The circular chromatic index of graphs of high girth
The circular chromatic index of graphs of high girth
Colorings of graphs form a prominent topic in graph theory. Several relaxations of usual colorings have been introduced and intensively studied. In this talk, we focus on circular colorings. A proper circular k-coloring, for a real $k\ge 1$, is a coloring by real numbers from the interval $[0,k)$ such that the difference modulo $k$ of the colors $c_1$ and $c_2$ assigned to adjacent vertices is at least one, i.e., $1\le |c_1-c_2|\le k-1$. It is easy to observe that the chromatic number of a graph is always the ceiling of its circular chromatic number.A classical theorem of Vizing states that the edges of every graph $G$ with maximum degree $D$ can be colored by at most $D+1$ colors so that no two incident edges have the same color, i.e., the chromatic index of $G$ is at most $D+1$. We show that for every $e>0$ there exists $g$ such that the circular chromatic index of a graph $G$ with maximum degree $D$ whose girth is at least $g$ does not exceed $D+e$. Note that the index must be at least $D$ because the line graph of such graph $G$ contains a clique of order $D$.
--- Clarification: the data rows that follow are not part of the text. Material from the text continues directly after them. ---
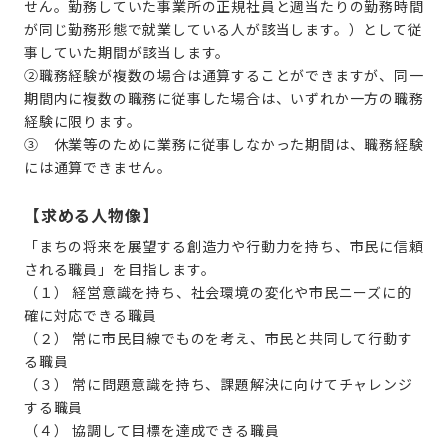
せん。勤務していた事業所の正規社員と週当たりの勤務時間
が同じ勤務形態で就業している人が該当します。）として従
事していた期間が該当します。
②職務経験が複数の場合は通算することができますが、同一
期間内に複数の職務に従事した場合は、いずれか一方の職務
経験に限ります。
③ 休業等のために業務に従事しなかった期間は、職務経験
には通算できません。
【求める人物像】
「まちの将来を展望する創造力や行動力を持ち、市民に信頼
される職員」を目指します。
（１） 経営意識を持ち、社会環境の変化や市民ニーズに的
確に対応できる職員
（２） 常に市民目線でものを考え、市民と共同して行動す
る職員
（３） 常に問題意識を持ち、課題解決に向けてチャレンジ
する職員
（４） 協調して目標を達成できる職員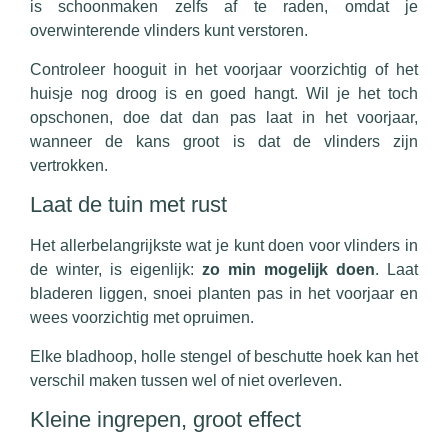
is schoonmaken zelfs af te raden, omdat je
overwinterende vlinders kunt verstoren.
Controleer hooguit in het voorjaar voorzichtig of het
huisje nog droog is en goed hangt. Wil je het toch
opschonen, doe dat dan pas laat in het voorjaar,
wanneer de kans groot is dat de vlinders zijn
vertrokken.
Laat de tuin met rust
Het allerbelangrijkste wat je kunt doen voor vlinders in
de winter, is eigenlijk:
zo min mogelijk doen
. Laat
bladeren liggen, snoei planten pas in het voorjaar en
wees voorzichtig met opruimen.
Elke bladhoop, holle stengel of beschutte hoek kan het
verschil maken tussen wel of niet overleven.
Kleine ingrepen, groot effect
Our research is motivated by a conjecture of Jaeger and Swart 1979 (that turned out to be false) that high girth cubic graphs have chromatic index three. Our results imply that the conjecture is true when relaxed to circular colorings: the circular chromatic index of high girth cubic graphs is close to three.
One of the ingredients of our proof are results on systems of independent representatives and hypergraph matchability of by Aharoni, Haxell, Meshulam and others, which we also briefly survey during the talk. Based on joint work with Tomas Kaiser, Riste Skrekovski and Xuding Zhu.